TASK TO CARRY OUT> How many of the lines below contain the string "JSON", with case counting? Reply with the number alone.

Source data
====

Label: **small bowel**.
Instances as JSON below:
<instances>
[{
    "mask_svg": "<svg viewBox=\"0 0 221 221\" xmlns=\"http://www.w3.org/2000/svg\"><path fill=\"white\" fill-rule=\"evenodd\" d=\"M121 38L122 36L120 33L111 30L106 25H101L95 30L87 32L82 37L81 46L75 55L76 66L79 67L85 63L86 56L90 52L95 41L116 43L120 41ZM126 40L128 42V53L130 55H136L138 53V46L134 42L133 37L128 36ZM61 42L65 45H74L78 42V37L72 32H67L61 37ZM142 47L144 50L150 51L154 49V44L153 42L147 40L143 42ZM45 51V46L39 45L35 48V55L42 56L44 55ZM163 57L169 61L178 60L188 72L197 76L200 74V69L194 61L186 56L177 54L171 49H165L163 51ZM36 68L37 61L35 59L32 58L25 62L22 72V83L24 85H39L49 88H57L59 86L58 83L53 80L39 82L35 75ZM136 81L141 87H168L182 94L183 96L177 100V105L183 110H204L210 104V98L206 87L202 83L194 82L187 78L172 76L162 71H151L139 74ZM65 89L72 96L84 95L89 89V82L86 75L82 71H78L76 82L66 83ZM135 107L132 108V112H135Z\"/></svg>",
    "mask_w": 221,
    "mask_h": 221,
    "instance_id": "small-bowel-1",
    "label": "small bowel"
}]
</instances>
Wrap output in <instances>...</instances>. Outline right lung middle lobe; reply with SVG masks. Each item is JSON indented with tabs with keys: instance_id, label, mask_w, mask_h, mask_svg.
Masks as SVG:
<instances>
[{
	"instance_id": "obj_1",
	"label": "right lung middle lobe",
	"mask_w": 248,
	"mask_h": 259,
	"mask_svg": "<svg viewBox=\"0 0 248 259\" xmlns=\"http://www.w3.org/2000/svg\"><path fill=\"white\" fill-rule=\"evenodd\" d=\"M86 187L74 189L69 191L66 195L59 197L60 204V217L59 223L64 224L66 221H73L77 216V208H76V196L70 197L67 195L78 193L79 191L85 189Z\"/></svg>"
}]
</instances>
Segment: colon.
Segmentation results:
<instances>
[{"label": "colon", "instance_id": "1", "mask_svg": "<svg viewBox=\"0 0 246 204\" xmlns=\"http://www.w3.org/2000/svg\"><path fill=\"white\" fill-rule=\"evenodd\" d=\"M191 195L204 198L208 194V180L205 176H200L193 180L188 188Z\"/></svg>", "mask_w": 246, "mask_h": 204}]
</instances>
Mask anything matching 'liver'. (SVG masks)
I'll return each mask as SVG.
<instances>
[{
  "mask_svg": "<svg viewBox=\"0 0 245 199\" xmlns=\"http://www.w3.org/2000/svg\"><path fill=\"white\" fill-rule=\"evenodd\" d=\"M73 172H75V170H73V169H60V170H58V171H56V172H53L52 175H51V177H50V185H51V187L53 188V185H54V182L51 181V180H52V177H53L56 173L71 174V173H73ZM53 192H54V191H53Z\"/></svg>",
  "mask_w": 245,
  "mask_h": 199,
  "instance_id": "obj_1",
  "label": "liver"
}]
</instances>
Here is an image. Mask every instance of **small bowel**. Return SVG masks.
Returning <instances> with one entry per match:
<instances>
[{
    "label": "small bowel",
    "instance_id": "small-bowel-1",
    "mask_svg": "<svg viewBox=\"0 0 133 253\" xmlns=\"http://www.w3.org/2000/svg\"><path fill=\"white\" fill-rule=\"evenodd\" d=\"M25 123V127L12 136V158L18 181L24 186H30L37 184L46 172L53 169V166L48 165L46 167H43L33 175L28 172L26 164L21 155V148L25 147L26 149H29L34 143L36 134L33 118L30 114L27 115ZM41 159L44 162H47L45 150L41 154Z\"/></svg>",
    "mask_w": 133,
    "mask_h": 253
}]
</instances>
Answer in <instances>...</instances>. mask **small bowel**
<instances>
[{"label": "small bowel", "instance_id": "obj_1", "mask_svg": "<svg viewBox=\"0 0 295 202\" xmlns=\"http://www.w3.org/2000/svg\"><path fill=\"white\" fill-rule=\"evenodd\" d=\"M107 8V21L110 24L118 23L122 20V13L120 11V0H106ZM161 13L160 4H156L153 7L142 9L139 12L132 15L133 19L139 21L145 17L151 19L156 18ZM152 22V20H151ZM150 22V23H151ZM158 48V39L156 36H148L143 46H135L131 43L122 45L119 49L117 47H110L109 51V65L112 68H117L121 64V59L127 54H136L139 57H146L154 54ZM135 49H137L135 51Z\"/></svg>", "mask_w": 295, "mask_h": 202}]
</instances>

====

EXERCISE SOLUTION> 2